Work request:
Copy all of the data below exactly as it is given.

Extracted records:
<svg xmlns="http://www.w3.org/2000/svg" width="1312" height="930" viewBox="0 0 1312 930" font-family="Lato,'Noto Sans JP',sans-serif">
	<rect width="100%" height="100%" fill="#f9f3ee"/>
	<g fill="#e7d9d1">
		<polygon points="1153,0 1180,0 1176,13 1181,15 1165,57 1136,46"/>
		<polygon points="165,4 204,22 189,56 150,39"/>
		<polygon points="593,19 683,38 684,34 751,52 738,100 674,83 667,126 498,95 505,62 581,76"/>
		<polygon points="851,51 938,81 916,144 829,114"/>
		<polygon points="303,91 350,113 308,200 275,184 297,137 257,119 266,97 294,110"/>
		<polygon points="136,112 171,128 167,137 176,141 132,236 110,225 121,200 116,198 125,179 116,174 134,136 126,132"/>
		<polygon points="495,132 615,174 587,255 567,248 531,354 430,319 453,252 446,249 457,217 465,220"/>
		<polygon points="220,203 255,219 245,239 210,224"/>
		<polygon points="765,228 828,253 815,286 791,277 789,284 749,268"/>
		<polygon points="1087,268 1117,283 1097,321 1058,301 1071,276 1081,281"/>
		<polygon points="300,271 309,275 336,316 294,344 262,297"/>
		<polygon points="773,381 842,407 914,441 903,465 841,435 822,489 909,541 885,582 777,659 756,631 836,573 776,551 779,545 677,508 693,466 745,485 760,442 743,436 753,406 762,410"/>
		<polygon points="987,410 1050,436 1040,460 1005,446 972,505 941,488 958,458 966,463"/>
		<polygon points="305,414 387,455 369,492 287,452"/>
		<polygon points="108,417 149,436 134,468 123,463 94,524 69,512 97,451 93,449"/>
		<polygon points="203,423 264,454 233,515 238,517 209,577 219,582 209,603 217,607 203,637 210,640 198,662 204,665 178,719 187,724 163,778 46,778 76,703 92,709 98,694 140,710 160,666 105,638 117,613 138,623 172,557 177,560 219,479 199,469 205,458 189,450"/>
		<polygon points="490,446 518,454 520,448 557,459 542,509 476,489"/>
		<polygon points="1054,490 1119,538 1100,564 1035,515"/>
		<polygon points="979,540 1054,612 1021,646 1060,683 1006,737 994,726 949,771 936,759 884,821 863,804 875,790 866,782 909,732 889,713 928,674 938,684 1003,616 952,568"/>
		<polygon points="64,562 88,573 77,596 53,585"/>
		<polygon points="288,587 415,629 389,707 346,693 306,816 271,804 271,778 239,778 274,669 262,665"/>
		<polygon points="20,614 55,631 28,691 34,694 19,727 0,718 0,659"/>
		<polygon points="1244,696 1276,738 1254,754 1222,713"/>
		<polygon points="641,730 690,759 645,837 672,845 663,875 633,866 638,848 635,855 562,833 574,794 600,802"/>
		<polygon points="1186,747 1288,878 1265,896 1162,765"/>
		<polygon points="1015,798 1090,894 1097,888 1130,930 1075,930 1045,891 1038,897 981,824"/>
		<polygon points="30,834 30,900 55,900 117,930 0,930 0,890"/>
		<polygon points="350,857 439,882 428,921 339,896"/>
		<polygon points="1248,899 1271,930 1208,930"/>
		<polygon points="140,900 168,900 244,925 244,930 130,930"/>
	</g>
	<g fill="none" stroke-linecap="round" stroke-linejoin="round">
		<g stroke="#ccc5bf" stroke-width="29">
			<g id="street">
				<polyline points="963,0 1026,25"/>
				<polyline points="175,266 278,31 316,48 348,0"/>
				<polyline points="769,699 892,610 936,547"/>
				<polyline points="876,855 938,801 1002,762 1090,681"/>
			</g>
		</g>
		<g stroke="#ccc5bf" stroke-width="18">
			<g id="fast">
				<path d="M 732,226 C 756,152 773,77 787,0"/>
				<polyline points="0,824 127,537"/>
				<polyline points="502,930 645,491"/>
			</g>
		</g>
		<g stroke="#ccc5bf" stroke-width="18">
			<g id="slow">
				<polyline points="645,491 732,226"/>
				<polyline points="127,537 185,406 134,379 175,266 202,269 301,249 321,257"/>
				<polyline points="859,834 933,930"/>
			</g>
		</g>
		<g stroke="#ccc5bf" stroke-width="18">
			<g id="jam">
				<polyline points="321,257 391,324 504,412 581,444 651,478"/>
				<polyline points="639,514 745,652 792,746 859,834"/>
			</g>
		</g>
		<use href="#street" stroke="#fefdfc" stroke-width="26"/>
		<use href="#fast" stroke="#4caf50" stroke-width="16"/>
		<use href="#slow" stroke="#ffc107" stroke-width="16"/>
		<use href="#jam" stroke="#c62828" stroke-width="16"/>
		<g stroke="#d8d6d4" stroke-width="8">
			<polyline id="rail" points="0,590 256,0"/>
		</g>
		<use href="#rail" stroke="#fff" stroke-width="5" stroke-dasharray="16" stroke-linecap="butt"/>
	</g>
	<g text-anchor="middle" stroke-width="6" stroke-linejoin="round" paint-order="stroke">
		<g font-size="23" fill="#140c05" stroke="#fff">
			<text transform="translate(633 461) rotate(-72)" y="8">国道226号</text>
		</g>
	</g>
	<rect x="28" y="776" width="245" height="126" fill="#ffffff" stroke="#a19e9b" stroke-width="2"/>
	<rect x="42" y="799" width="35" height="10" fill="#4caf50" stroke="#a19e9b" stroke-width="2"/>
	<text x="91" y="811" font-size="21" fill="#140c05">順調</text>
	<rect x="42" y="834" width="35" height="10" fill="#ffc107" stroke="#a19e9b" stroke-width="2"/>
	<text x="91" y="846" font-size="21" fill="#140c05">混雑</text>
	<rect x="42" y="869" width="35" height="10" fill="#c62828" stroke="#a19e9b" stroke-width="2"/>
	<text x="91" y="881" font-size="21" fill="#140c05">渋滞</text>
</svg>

Solution to the exercise:
<svg xmlns="http://www.w3.org/2000/svg" width="1312" height="930" viewBox="0 0 1312 930" font-family="Lato,'Noto Sans JP',sans-serif">
	<rect width="100%" height="100%" fill="#f9f3ee"/>
	<g fill="#e7d9d1">
		<polygon points="1153,0 1180,0 1176,13 1181,15 1165,57 1136,46"/>
		<polygon points="165,4 204,22 189,56 150,39"/>
		<polygon points="593,19 683,38 684,34 751,52 738,100 674,83 667,126 498,95 505,62 581,76"/>
		<polygon points="851,51 938,81 916,144 829,114"/>
		<polygon points="303,91 350,113 308,200 275,184 297,137 257,119 266,97 294,110"/>
		<polygon points="136,112 171,128 167,137 176,141 132,236 110,225 121,200 116,198 125,179 116,174 134,136 126,132"/>
		<polygon points="495,132 615,174 587,255 567,248 531,354 430,319 453,252 446,249 457,217 465,220"/>
		<polygon points="220,203 255,219 245,239 210,224"/>
		<polygon points="765,228 828,253 815,286 791,277 789,284 749,268"/>
		<polygon points="1087,268 1117,283 1097,321 1058,301 1071,276 1081,281"/>
		<polygon points="300,271 309,275 336,316 294,344 262,297"/>
		<polygon points="773,381 842,407 914,441 903,465 841,435 822,489 909,541 885,582 777,659 756,631 836,573 776,551 779,545 677,508 693,466 745,485 760,442 743,436 753,406 762,410"/>
		<polygon points="987,410 1050,436 1040,460 1005,446 972,505 941,488 958,458 966,463"/>
		<polygon points="305,414 387,455 369,492 287,452"/>
		<polygon points="108,417 149,436 134,468 123,463 94,524 69,512 97,451 93,449"/>
		<polygon points="203,423 264,454 233,515 238,517 209,577 219,582 209,603 217,607 203,637 210,640 198,662 204,665 178,719 187,724 163,778 46,778 76,703 92,709 98,694 140,710 160,666 105,638 117,613 138,623 172,557 177,560 219,479 199,469 205,458 189,450"/>
		<polygon points="490,446 518,454 520,448 557,459 542,509 476,489"/>
		<polygon points="1054,490 1119,538 1100,564 1035,515"/>
		<polygon points="979,540 1054,612 1021,646 1060,683 1006,737 994,726 949,771 936,759 884,821 863,804 875,790 866,782 909,732 889,713 928,674 938,684 1003,616 952,568"/>
		<polygon points="64,562 88,573 77,596 53,585"/>
		<polygon points="288,587 415,629 389,707 346,693 306,816 271,804 271,778 239,778 274,669 262,665"/>
		<polygon points="20,614 55,631 28,691 34,694 19,727 0,718 0,659"/>
		<polygon points="1244,696 1276,738 1254,754 1222,713"/>
		<polygon points="641,730 690,759 645,837 672,845 663,875 633,866 638,848 635,855 562,833 574,794 600,802"/>
		<polygon points="1186,747 1288,878 1265,896 1162,765"/>
		<polygon points="1015,798 1090,894 1097,888 1130,930 1075,930 1045,891 1038,897 981,824"/>
		<polygon points="30,834 30,900 55,900 117,930 0,930 0,890"/>
		<polygon points="350,857 439,882 428,921 339,896"/>
		<polygon points="1248,899 1271,930 1208,930"/>
		<polygon points="140,900 168,900 244,925 244,930 130,930"/>
	</g>
	<g fill="none" stroke-linecap="round" stroke-linejoin="round">
		<g stroke="#ccc5bf" stroke-width="29">
			<g id="street">
				<polyline points="963,0 1026,25"/>
				<polyline points="175,266 278,31 316,48 348,0"/>
				<polyline points="769,699 892,610 936,547"/>
				<polyline points="876,855 938,801 1002,762 1090,681"/>
			</g>
		</g>
		<g stroke="#ccc5bf" stroke-width="18">
			<g id="fast">
				<path d="M 732,226 C 756,152 773,77 787,0"/>
				<polyline points="0,824 127,537"/>
				<polyline points="502,930 645,491"/>
			</g>
		</g>
		<g stroke="#ccc5bf" stroke-width="18">
			<g id="slow">
				<polyline points="645,491 732,226"/>
				<polyline points="127,537 185,406 134,379 175,266 202,269 301,249 321,257"/>
				<polyline points="859,834 933,930"/>
			</g>
		</g>
		<g stroke="#ccc5bf" stroke-width="18">
			<g id="jam">
				<polyline points="321,257 391,324 504,412 581,444 651,478"/>
				<polyline points="639,514 745,652 792,746 859,834"/>
			</g>
		</g>
		<use href="#street" stroke="#fefdfc" stroke-width="26"/>
		<use href="#fast" stroke="#4caf50" stroke-width="16"/>
		<use href="#slow" stroke="#ffc107" stroke-width="16"/>
		<use href="#jam" stroke="#c62828" stroke-width="16"/>
		<g stroke="#d8d6d4" stroke-width="8">
			<polyline id="rail" points="0,590 256,0"/>
		</g>
		<use href="#rail" stroke="#fff" stroke-width="5" stroke-dasharray="16" stroke-linecap="butt"/>
	</g>
	<g text-anchor="middle" stroke-width="6" stroke-linejoin="round" paint-order="stroke">
		<g font-size="23" fill="#140c05" stroke="#fff">
			<text transform="translate(633 461) rotate(-72)" y="8">国道226号</text>
		</g>
	</g>
	<rect x="28" y="776" width="245" height="126" fill="#ffffff" stroke="#a19e9b" stroke-width="2"/>
	<rect x="42" y="799" width="35" height="10" fill="#4caf50" stroke="#a19e9b" stroke-width="2"/>
	<text x="91" y="811" font-size="21" fill="#140c05">順調</text>
	<rect x="42" y="834" width="35" height="10" fill="#ffc107" stroke="#a19e9b" stroke-width="2"/>
	<text x="91" y="846" font-size="21" fill="#140c05">混雑</text>
	<rect x="42" y="869" width="35" height="10" fill="#c62828" stroke="#a19e9b" stroke-width="2"/>
	<text x="91" y="881" font-size="21" fill="#140c05">渋滞</text>
</svg>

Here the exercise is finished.